/---
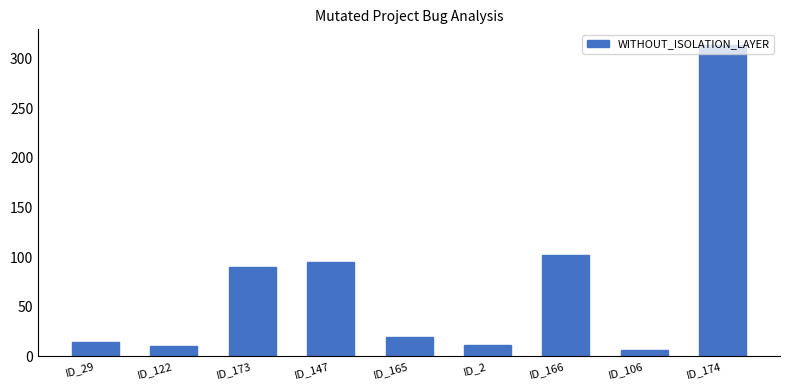

What is the change in value from ID_29 to ID_106?

-8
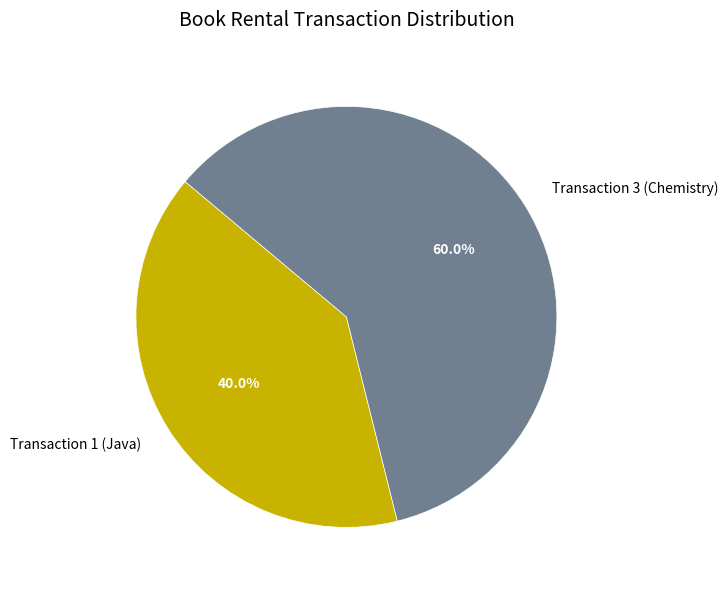

Between Transaction 1 (Java) and Transaction 3 (Chemistry), which is larger?

Transaction 3 (Chemistry)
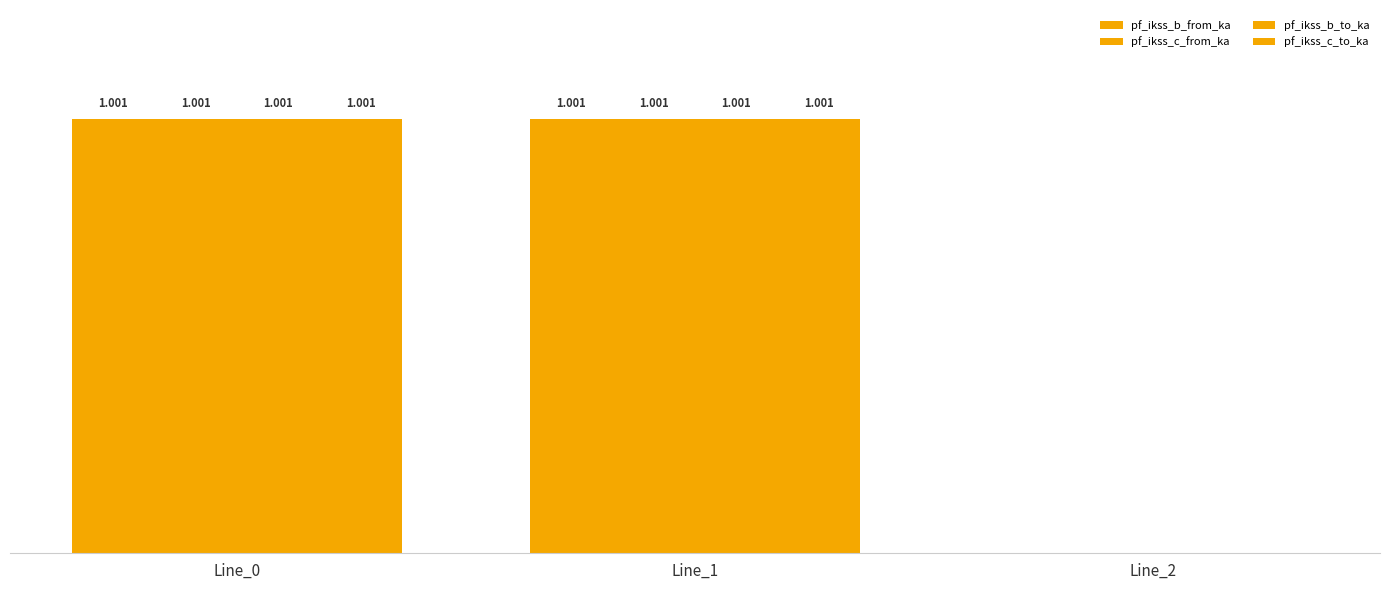

Reading left to right, transcribe all the data shown in this chart.

pf_ikss_b_from_ka: Line_0=1.0	Line_1=1.0	Line_2=0.0
pf_ikss_c_from_ka: Line_0=1.0	Line_1=1.0	Line_2=0.0
pf_ikss_b_to_ka: Line_0=1.0	Line_1=1.0	Line_2=0.0
pf_ikss_c_to_ka: Line_0=1.0	Line_1=1.0	Line_2=0.0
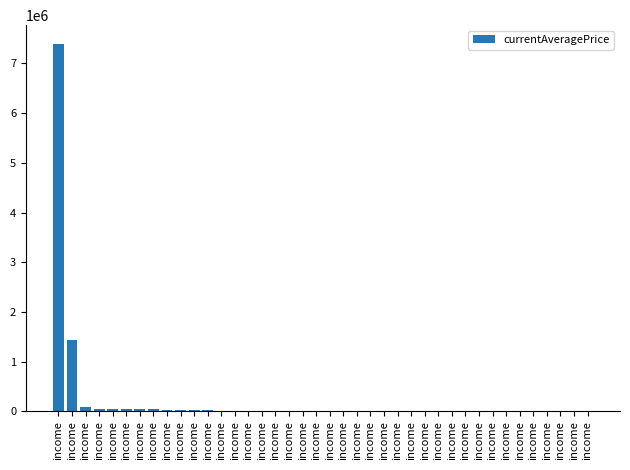

What is the difference between the values at income and income?

1506.3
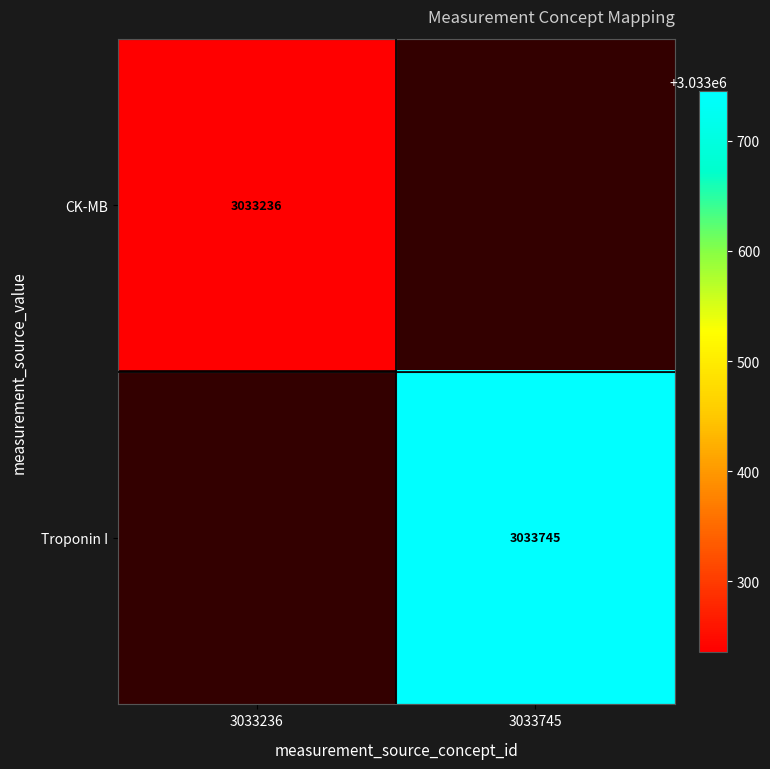

At how many categories does at least one series exceed 3033501?

1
\---
_The problem_
Switch "chart" to "graph" in all the records and write them out again with nothing else changed. Leave out the pictures.

_Answer to the exercise_
What is the change in value from ID_29 to ID_106?

-8

Between Transaction 1 (Java) and Transaction 3 (Chemistry), which is larger?

Transaction 3 (Chemistry)

Reading left to right, transcribe all the data shown in this graph.

pf_ikss_b_from_ka: Line_0=1.0	Line_1=1.0	Line_2=0.0
pf_ikss_c_from_ka: Line_0=1.0	Line_1=1.0	Line_2=0.0
pf_ikss_b_to_ka: Line_0=1.0	Line_1=1.0	Line_2=0.0
pf_ikss_c_to_ka: Line_0=1.0	Line_1=1.0	Line_2=0.0

What is the difference between the values at income and income?

1506.3

At how many categories does at least one series exceed 3033501?

1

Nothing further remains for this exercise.